- **Stored data**

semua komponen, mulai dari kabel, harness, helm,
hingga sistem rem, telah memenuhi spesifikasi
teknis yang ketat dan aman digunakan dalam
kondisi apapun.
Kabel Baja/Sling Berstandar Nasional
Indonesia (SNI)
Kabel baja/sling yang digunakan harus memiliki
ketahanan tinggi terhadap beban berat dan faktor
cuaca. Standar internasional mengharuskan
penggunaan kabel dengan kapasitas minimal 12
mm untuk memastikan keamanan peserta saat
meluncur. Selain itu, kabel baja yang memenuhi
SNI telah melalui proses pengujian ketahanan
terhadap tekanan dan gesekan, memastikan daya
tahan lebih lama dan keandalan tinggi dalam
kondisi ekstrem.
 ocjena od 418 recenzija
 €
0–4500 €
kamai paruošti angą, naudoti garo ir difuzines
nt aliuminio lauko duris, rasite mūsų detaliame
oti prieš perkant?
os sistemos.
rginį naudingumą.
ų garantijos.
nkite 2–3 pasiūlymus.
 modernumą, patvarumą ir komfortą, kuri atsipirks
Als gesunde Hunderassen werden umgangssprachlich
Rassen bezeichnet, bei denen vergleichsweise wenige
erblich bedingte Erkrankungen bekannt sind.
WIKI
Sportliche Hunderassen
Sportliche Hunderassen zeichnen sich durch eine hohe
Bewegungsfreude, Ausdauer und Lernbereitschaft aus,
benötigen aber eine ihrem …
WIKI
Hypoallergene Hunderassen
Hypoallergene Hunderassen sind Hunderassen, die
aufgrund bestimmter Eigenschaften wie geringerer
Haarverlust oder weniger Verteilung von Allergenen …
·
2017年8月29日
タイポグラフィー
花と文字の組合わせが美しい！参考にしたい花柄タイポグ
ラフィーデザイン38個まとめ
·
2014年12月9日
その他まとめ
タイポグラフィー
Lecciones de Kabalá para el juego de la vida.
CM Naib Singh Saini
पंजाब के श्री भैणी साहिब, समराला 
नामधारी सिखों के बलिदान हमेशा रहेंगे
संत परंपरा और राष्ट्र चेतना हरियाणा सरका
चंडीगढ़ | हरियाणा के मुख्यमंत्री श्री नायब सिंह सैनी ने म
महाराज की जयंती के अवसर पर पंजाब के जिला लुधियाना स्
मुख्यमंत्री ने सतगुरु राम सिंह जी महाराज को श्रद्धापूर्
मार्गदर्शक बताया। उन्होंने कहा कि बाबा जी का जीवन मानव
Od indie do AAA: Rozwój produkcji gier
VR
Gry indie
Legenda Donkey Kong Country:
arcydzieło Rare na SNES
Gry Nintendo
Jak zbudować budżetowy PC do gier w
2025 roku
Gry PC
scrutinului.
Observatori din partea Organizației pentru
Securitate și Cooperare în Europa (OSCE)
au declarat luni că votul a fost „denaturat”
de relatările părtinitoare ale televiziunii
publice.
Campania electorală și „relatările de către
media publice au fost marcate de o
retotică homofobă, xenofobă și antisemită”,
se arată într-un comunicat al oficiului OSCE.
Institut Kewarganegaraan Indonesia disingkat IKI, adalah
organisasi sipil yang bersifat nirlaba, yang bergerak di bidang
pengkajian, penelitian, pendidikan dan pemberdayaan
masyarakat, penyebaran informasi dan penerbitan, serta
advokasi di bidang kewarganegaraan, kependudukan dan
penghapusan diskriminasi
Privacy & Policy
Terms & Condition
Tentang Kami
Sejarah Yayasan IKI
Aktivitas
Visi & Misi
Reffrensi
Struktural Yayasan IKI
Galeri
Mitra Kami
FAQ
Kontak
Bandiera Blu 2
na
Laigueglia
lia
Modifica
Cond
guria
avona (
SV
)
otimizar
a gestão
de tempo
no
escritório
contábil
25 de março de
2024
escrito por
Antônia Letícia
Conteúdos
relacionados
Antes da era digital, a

- **PROMPT**
Echo the lines starting at the beginning of the entries and ending at the line that contains "Kabel baja/sling yang", with both ends included. Reproduce only those lines, unchanged.

- **SOLUTION TO THIS PROBLEM**
semua komponen, mulai dari kabel, harness, helm,
hingga sistem rem, telah memenuhi spesifikasi
teknis yang ketat dan aman digunakan dalam
kondisi apapun.
Kabel Baja/Sling Berstandar Nasional
Indonesia (SNI)
Kabel baja/sling yang digunakan harus memiliki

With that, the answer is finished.